For words missing from the seed, the live dexonline provider fetches on demand (rate-limited per robots.txt), and the result is cached in the same SQLite tables.
GET /v1/word/:word # aggregate all enabled providers
GET /v1/word/:word/:source # single provider
GET /v1/audio/:word # Forvo passthrough
GET /v1/conjugate/:verb # rules + seeded forms
GET /v1/pluralize/:noun # rule-based pluralization
GET /v1/search?q=&limit=&offset= # FTS5 with diacritic-folding
GET /v1/sources # provider metadata + breaker state
GET /v1/healthz
GET /openapi.json /docs
JSON response shape (truncated):
{
"headword": "casă",
"entries": [
{
"id": "...",
"headword": "casă",
"displayHeadword": "casă",
"partOfSpeech": "substantiv",
"gender": "feminin",
"inflections": [{ "form": "case", "tags": ["plural"] }],
"pronunciations": [{ "syllabification": "ca-să" }],
"senses": [],
"source": {
"providerId": "doom",
"providerName": "DOOM 3",
"license": "CC-BY-NC-SA-4.0",
"attribution": "...",
"url": "https://doom.lingv.ro/cautare/q/cas%C4%83",
"fetchedAt": "...",
"cacheHit": false
}
}
],
"cache": { "hits": 0, "misses": 1 },
"errors": []
}DOOM entries deliberately have empty senses — it's an orthography source, not semantic. Definitions come from dexonline, mdex, or wiktionary.

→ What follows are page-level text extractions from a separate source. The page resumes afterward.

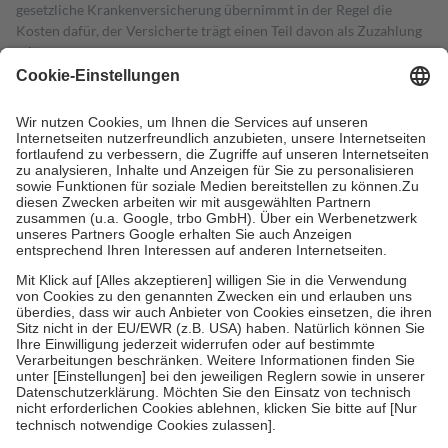
gesetzliche Krankenversicherung übernimmt in der Regel die
Kosten dafür, der Versicherte trägt einen Teil davon als Zuzahlung
mit.
Grundsätzlich leisten Mitglieder Zuzahlungen in Höhe von zehn
Prozent des Abgabepreises,
mindestens
jedoch
fünf Euro
und
höchstens zehn Euro.
Es sind jedoch nie mehr als die tatsächlichen
Kosten der Leistung zu entrichten.
Diese Regeln gelten grundsätzlich auch für Online-Apotheken.
Bei Heilmitteln und häuslicher Krankenpflege beträgt die
Zuzahlung zehn Prozent der Kosten sowie zehn Euro je
Verordnung.
Um das Engagement der Versicherten für ihre eigene Gesundheit zu
stärken und die besondere Stellung der Familie zu unterstützen,
fallen
keine Zuzahlungen
an bei:
• Kindern und Jugendlichen bis zum vollendeten 18. Lebensjahr
mit Ausnahme der Fahrkosten
• Untersuchungen zur Vorsorge und Früherkennung, die von der
GKV getragen werden
• empfohlenen Schutzimpfungen
• Harn- und Blutteststreifen
Wir nutzen Trusted Shops als unabhängigen Dienstleister für die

- Per-provider circuit breaker (cockatiel: 5 consecutive failures → open 60 s).
- Per-host token-bucket rate limit (e.g. dexonline 2 s, DOOM 1.5 s, Wiktionary 250 ms).
- robots.txt cached 24 h; disallowed paths return
[]. Promise.allSettledfan-out: one slow source can't block the rest. Per-provider 8 s timeout, total budget 12 s.- ETag / Last-Modified replay (304 → cache touch only).

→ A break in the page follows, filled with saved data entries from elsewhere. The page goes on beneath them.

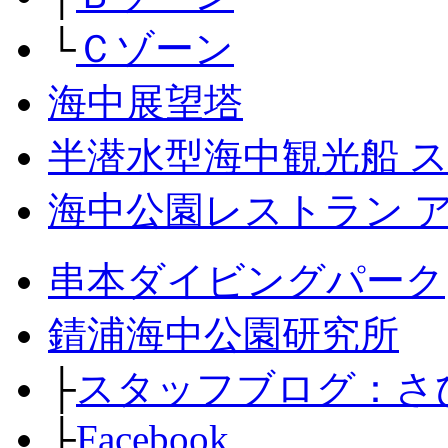
└
Ｃゾーン
海中展望塔
半潜水型海中観光船 
海中公園レストラン 
串本ダイビングパーク
錆浦海中公園研究所
├
スタッフブログ：さ
├
Facebook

- Output sanitised through
sanitize-html; input validated with zod (max 64 chars, Romanian letters +-/'only).
PORT=3000
DB_PATH=./vocabulary.db
USER_AGENT="ro-dexify-api/2.0 (+https://github.com/k6w/ro-dexify-api; non-commercial)"
REQUEST_TIMEOUT_MS=8000
TOTAL_BUDGET_MS=12000
RATE_LIMIT_PER_MIN=60
ENABLE_DLR=false
FORVO_API_KEY=
FORVO_DAILY_QUOTA=500
DEX_DUMP_URL=https://dexonline.ro/static/download/dex-database.sql.gz
pnpm dev run with hot reload (tsx watch)
pnpm build compile to dist/
pnpm start run compiled build
pnpm bootstrap [...] cross-platform installer + seeder (avoids reserved `pnpm setup`)

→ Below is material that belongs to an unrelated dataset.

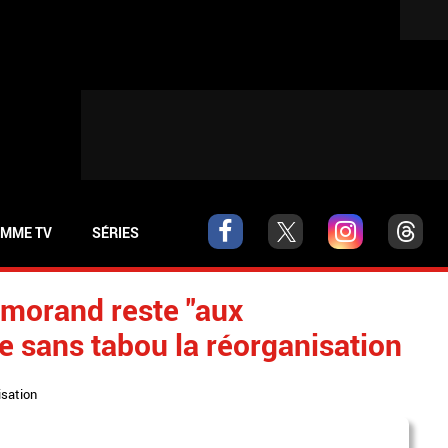
MME TV
SÉRIES
emorand reste "aux
 sans tabou la réorganisation
isation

pnpm seed re-run bootstrap without `pnpm install`
pnpm fixtures:refresh re-fetch test fixtures from live sources
pnpm test vitest
pnpm typecheck tsc --noEmit
pnpm lint biome check
- DOOM 3: CC-BY-NC-SA 4.0. Non-commercial only. Attribution: Institutul de Lingvistică „Iorgu Iordan – Al. Rosetti".
- DEXonline: GPL data. Seed dump downloaded at setup; never committed.
- Wiktionary RO: CC-BY-SA 4.0.
- Forvo: proprietary; per-clip credit to user.
- DLR: academic source; cite Academia Română.
This project is non-commercial and open source (MIT). Per-provider attribution travels in every response in entry.source.attribution.